Giovedì, 18 Ottobre 2018

    Genitori Tarantini contro Melucci: “Si dimetta per il bene di Taranto” In evidenza

    Sono dichiarazioni gravi quelle che l’associazione Genitori Tarantini rivolge al sindaco di Taranto, Rinaldo Melucci. Sono contenute in una lunga lettera aperta in cui richiama il primo cittadino alle sue responsabilità di garante della salute pubblica. Ma non solo. La questione ambientale è solo il punto di partenza per una valutazione più ampia dell’operato del sindaco Melucci cui proprio non viene perdonato il fatto di essersi schierato solo inizialmente contro il ministro Calenda, salvo poi ritirare il ricorso al Tar sul Dpcm che concede l’Aia all’Ilva.
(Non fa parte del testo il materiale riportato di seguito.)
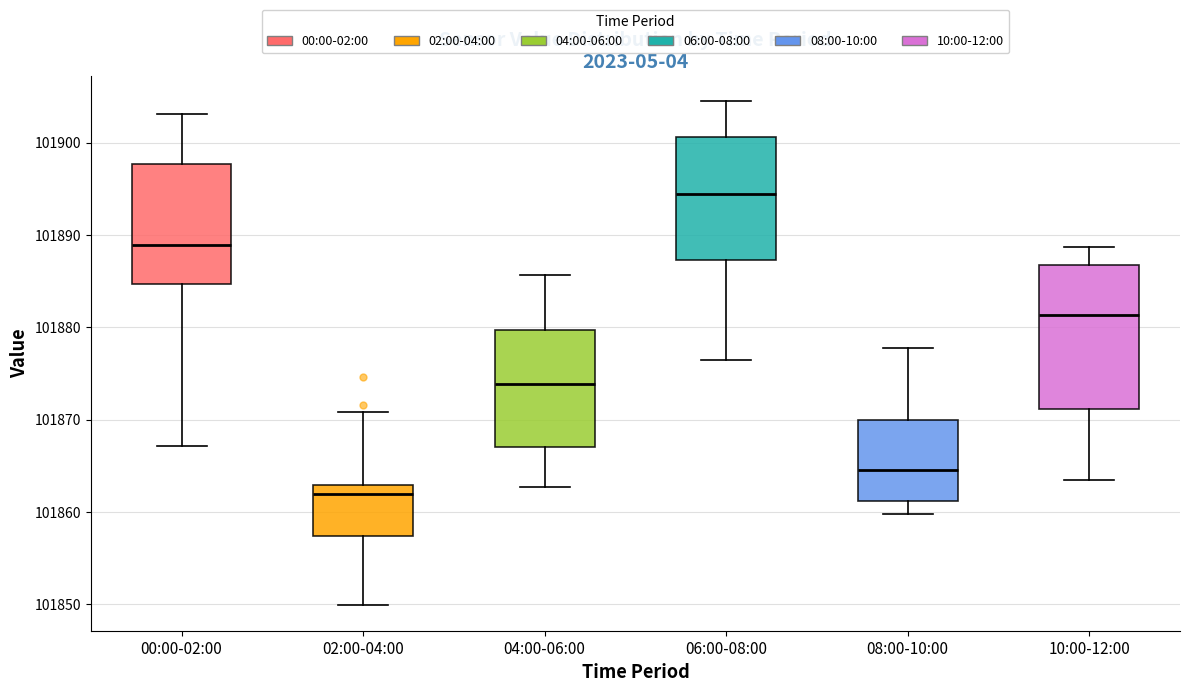

Where is the upper edge of the box for 04:00-06:00 on the y-axis? The values are not printed on the chart, so give them approximately, as read against the axis.

101880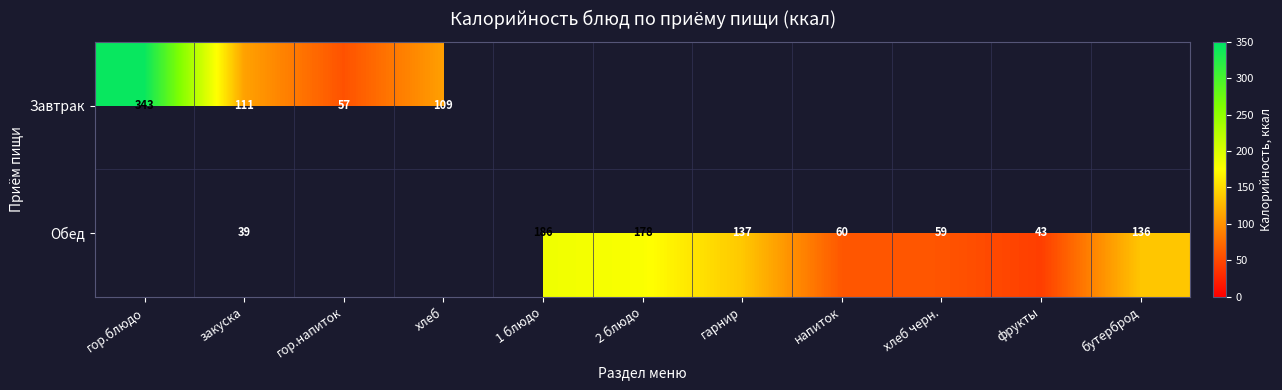

What is the smallest value displayed?

39.4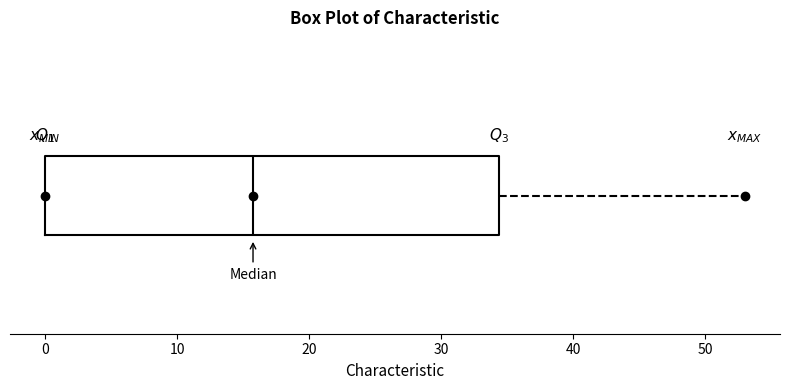

Transcribe this box plot: give where the median line is, the range the box spans, and where the two whiskers end, as read against the x-axis. The values are not printed on the chart, so give them approximately, as read against the axis.

median 16, box 0 to 34, whiskers 0 to 53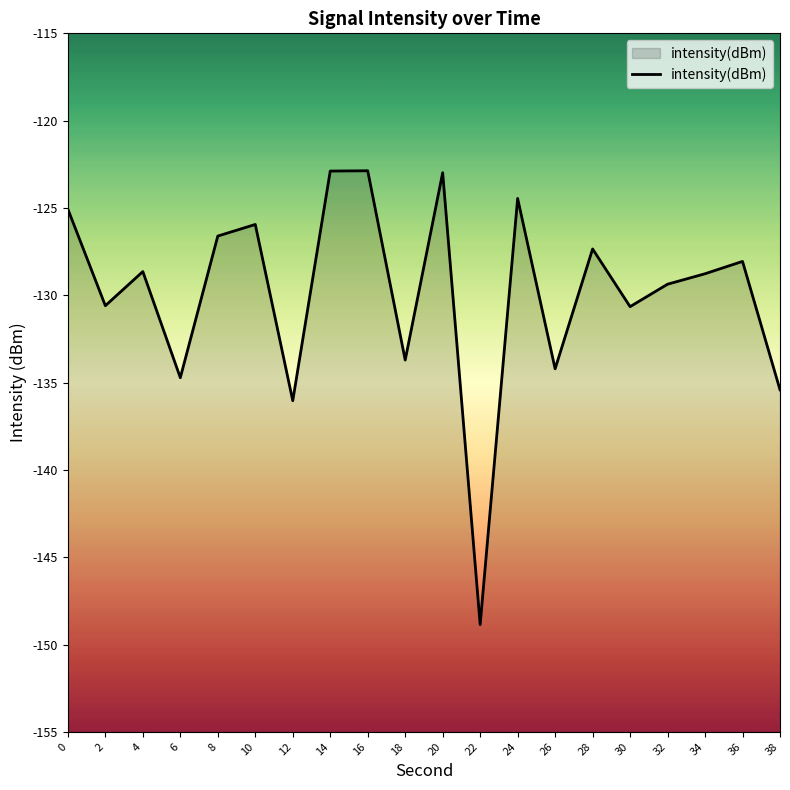

What is the change in value from 14 to 22?

-26.0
    “Non ha mosso alcuna protesta ufficiale – scrivono i Genitori Tarantini - avverso la costruzione della famigerata copertura dei parchi di minerale, ultimo mortale colpo all’idea di sviluppo turistico della città. Nulla ha detto riguardo le falde inquinate, sia di superficie che di profondità; nulla dice sulle emissioni inquinanti che non si vedono. Nascondere la polvere sotto il tappeto: questa sembra la sua politica per l’Ilva”.

    “In questi giorni – dicono ancora in componenti dell’associazione -, anche l’Eni si è divertita parecchio sulla pelle dei tarantini, facendo a gara con l’Ilva per chi procura danni più seri alla nostra comunità e al nostro territorio”.

    L’attacco è a tutto tondo e non riguarda solo le questioni ambientali: “Qualche consigliere le avrebbe anche posto domande sull’operato della giunta da lei presieduta già da oltre un anno, ma, a quanto sembra, il sindaco sembra brillare più per la sua assenza che per la sua presenza”, affermano.

    Ed ancora: “Le navi da crociera che l’anno scorso attraccarono a Taranto sono solo un ricordo, ma sono servite a lei per la sua campagna elettorale. Adesso, non servono più, evidentemente. Le infrastrutture, il porto, l’aeroporto, la stazione ferroviaria e l’autostrada restano solo il sogno di chi avrebbe voluto per Taranto il posto che le compete per Storia e Bellezza. La sua politica per Taranto, fatta di rimpasti continui, tra esoneri di personaggi a lei scomodi e assunzione di persone un tempo all’opposizione, è fallimentare”.

    Alla fine della lunga missiva arriva la richiesta di dimissioni: “Le chiediamo di fermarsi, chiedere scusa ed andare per il bene di Taranto”.